To facilitate widespread adoption, selected innovative practices will be compiled into topic-specific Quality Improvement Innovation Packages (QIIPs) and broadly disseminated to appropriate front line providers throughout the healthcare community. A second phase of the SIE will focus on identifying and harvesting effective technical assistance strategies.

If your organization has created or adapted a practice that has improved patient care the SIE wants to hear from you. Submit an application for consideration of your practice to be spread within the healthcare community. You’ll receive public recognition for the work you’ve done and broad dissemination of your activities that others can test and/or implement. Visit our website to sign up for our mailing list and stay up to date with SIE activities.

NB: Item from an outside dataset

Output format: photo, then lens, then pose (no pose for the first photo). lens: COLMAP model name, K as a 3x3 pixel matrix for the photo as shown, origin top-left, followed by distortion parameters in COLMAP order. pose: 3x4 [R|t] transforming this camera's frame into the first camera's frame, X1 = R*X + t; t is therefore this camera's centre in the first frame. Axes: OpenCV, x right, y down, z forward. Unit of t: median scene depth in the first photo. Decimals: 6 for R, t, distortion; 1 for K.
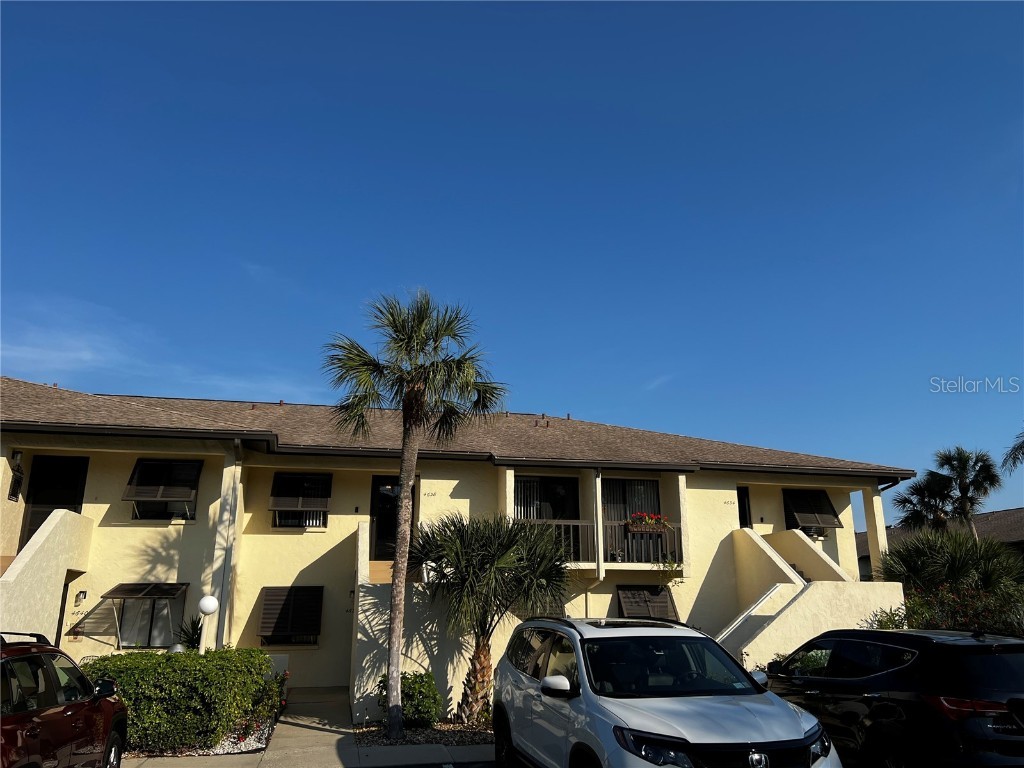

[1] Bauer, U.E., Briss, P.A., Goodman, R.A., et al. (2014). Prevention of Chronic Disease in the 21st Century: Elimination of the Leading Preventable Causes of Premature Death and Disability in the USA. The Lancet, 384(9937):45-52.
[2] Gerteis J., Izrael D., Deitz D., et al. (2014). Multiple Chronic Conditions Chartbook. AHRQ Publications No, Q14-0038. Rockville, MD: Agency for Healthcare Research and Quality. 
[3] Institute of Medicine. Best Care at Lower Cost: The Path to Continuously Learning Health Care in America. Washington, DC: The National Academies Press, 2013. doi:10.17226/13444.
[4] Scharf, D. M., Eberhart, N. K., Schmidt, N., Vaughan, C. A., Dutta, T., Pincus, H. A., & Burnam, M. A. (2013). Integrating Primary Care Into Community Behavioral Health Settings: Programs and Early Implementation Experiences. Psychiatric Services, 64(7), 660-665.
[5] Ray-Sannerud, B., Dolan, D., Morrow, C., Corso, K., Kanzler, K., Corso, M., & Bryan, C. (2012). Longitudinal outcomes after brief behavioral health intervention in an integrated primary care clinic. American Psychological Association, 30(1), 60-71.